The consensus view among economists and investors seems to be that economic growth will continue to slow in the second half of the year and that the Federal Reserve will continue raising interest rates.

You can count Bank of America strategists as part of that consensus. But first, have a look at investment flows.

In the week ended July 6, cash funds saw an inflow of $62.6 billion, some related to quarter-end, and bond funds saw an inflow of $2.4 billion, the largest in 14 weeks, according to BofA, citing data from EPFR.

Gold funds saw an outflow of $2.1 billion, the biggest since March 2021; and stock funds saw an outflow of $4.6 billion.

It’s hard to make much of one week’s activity. But bond prices rose in the week of June 27 amid concern about recession, so that could explain the inflow into bond funds.

A recession would also hurt stocks, and the deflation accompanying recession could hurt gold too. So that may explain the outflow for gold and stock funds.

“The simple truth remains that the second half of the year is most likely to be one of slowing growth and rising [interest] rates,” BofA strategists wrote in a commentary. The risk of a “credit shock remains high,” they said.

As for stocks, “bear markets end with a recession or an event that causes the Fed to reverse policy,” the strategists wrote. “We say the bear market is in summer hiatus,” with a range for the S&P 500 of 3,800 to 4,200. The S&P 500 closed July 8 at 3,899.

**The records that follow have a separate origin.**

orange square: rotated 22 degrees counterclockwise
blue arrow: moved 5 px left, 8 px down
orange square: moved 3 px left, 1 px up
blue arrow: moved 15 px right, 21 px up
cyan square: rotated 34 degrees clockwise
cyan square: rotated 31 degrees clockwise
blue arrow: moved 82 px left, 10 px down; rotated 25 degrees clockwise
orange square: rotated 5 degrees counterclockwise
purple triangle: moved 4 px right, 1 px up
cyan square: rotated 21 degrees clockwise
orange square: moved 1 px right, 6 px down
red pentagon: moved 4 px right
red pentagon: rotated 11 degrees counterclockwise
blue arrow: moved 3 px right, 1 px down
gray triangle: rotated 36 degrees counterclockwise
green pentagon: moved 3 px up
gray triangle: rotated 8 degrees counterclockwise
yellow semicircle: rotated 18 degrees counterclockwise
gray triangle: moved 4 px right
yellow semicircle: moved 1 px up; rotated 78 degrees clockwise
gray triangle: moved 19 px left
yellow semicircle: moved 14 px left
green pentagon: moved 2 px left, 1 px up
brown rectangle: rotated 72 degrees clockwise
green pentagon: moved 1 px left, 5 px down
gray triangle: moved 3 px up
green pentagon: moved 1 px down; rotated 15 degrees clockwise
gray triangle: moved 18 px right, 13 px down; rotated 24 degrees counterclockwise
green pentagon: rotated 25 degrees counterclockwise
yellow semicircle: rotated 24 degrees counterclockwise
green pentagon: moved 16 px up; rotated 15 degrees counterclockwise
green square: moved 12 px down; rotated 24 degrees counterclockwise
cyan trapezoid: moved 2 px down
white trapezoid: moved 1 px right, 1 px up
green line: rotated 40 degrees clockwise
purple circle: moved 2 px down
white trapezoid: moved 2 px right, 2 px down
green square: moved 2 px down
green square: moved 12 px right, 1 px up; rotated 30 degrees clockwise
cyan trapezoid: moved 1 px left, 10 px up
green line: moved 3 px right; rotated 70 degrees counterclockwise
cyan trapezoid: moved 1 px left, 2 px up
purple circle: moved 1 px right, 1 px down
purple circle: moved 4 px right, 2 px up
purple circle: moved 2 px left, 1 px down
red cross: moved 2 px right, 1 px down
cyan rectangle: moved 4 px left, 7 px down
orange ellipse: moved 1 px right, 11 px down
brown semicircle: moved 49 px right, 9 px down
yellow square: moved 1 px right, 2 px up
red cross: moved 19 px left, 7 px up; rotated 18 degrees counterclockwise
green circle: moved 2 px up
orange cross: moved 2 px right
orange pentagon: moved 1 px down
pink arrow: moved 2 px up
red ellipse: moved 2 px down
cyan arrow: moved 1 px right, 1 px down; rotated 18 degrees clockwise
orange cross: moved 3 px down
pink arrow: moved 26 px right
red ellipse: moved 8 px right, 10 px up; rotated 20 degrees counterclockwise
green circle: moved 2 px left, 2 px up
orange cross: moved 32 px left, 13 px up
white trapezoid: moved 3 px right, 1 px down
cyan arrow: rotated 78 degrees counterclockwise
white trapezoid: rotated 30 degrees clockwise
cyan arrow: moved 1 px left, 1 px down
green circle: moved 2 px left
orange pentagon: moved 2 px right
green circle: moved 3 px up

“The bear [market] ain’t over and the Big Low has yet to be reached,” the strategists said.

On the commodities front, “nominal [or inflation-unadjusted] U.S. GDP remains very strong, far too strong to call end to commodity bull market,” the strategists said. Unless, of course, Russia decides to end hostilities in Ukraine.

The S&P GSCI commodity index has soared 24% year to date.